Jaman dulu, saya paling suka mempelajari segala sesuatunya dengan membaca teks. Tapi di jaman sekarang, saya harus terus mendekonstruksi metode saya belajar, supaya bisa lebih banyak meraup lebih banyak pengetahuan dalam waktu yang lebih singkat.
Saya harus mau baca buku tebel berbahasa Inggris, betapa pun saya gak suka membacanya. Harus mau nonton banyak channel YouTube yang berfaedah. Harus mau diskusi bareng mereka yang lebih pakar. Harus mau capek dateng ke seminar-seminar. Harus rajin menulis dan berbagi pengetahuan demi menghidupkan diskusi. Harus mau mengeksploitasi teknologi dan media sosial....
Dan masih banyak lagi "harus mau capek" yang lainnya...
Karena semakin banyak yang harus kita pelajari untuk semakin melengkapi pengetahuan inti yang selama ini kita pegang erat, namun semakin sedikit waktu yang tersedia karena semakin banyaknya hal yang harus kita lakukan di era serba-kompleks & serba-cepat ini.
Karena cita-cita saya tinggi, maka saya harus terus mendekonstruksi diri saya, demi keluar dari zona nyaman kemalasan saya...
Saya harus mau belajar Finance juga, IT juga, Operational juga, Engineering juga, Marketing juga, Sales juga, dan masih banyak lagi...

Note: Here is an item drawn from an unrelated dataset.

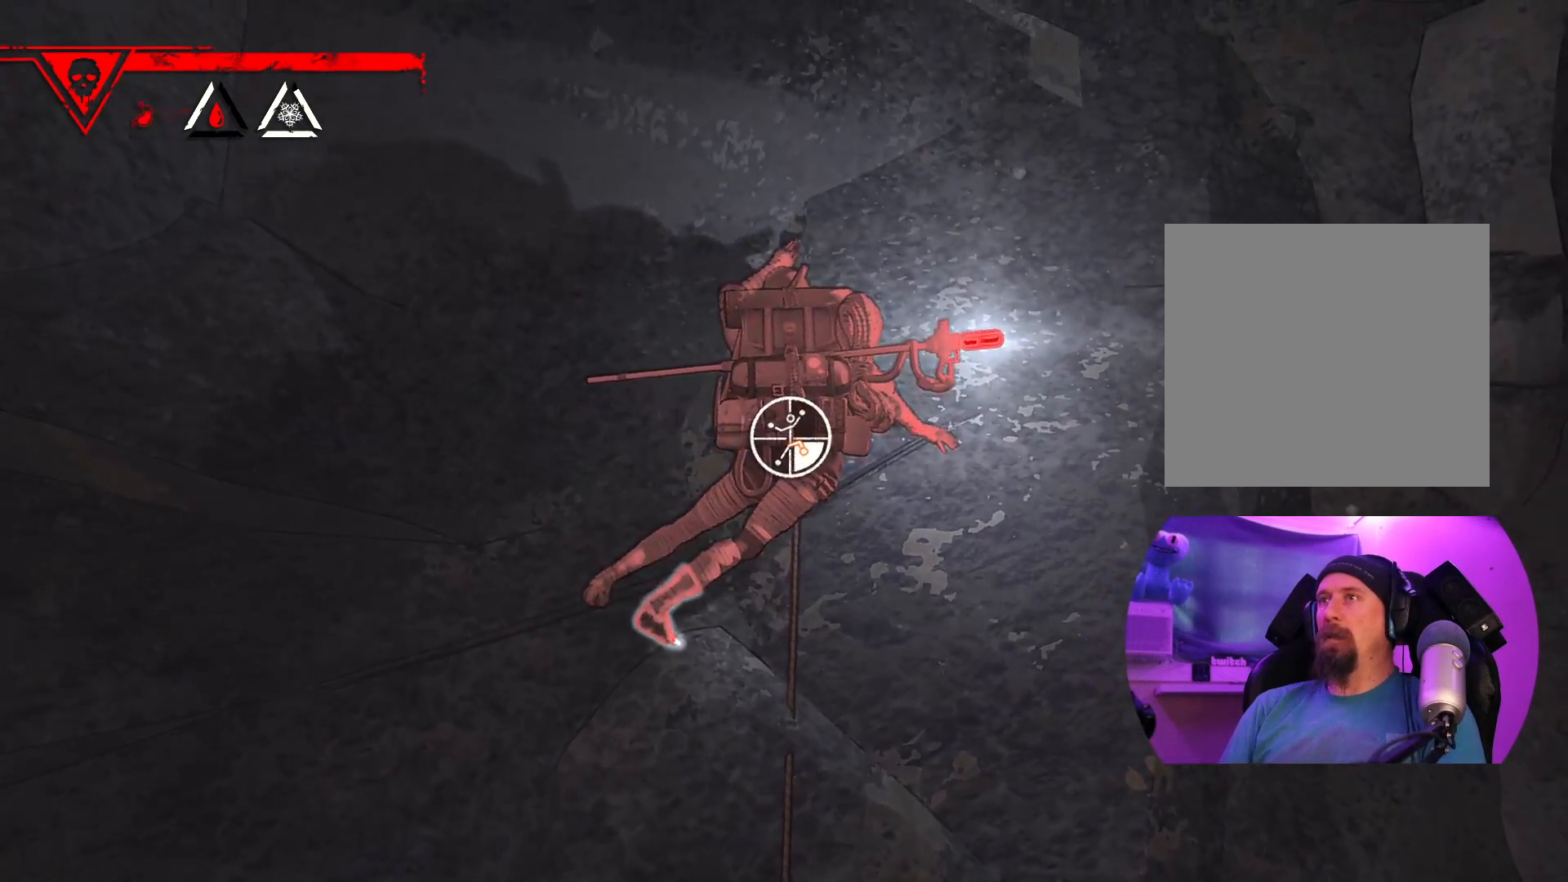
{"buttons": [], "left_stick": "up-right", "right_stick": "center", "events": [[117, "R1", "up"], [217, "left_stick", "up-right"]]}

Apakah menjadi spesialis lantas sudah tidak menarik lagi?
Masih menarik koq...
Tapi, spesialis di masa depan, adalah spesialis yang juga menguasai beberapa pengetahuan pendukung dengan baik, di luar pengetahuan spesialisasinya selama ini.
Suatu saat, perusahaan-perusahan akan lebih tertarik dengan perwira HR yang juga memahami Business Process, Finance, dan IT; misalnya. Suatu saat, HR yang benar-benar tahunya hanya HR doang, akan semakin sedikit pilihan lowongan kerjanya, alias akan mudah tersisih dengan kandidat lain yang memiliki sejumlah kombinasi keahlian pendukung yang lebih berdaya-jual tinggi.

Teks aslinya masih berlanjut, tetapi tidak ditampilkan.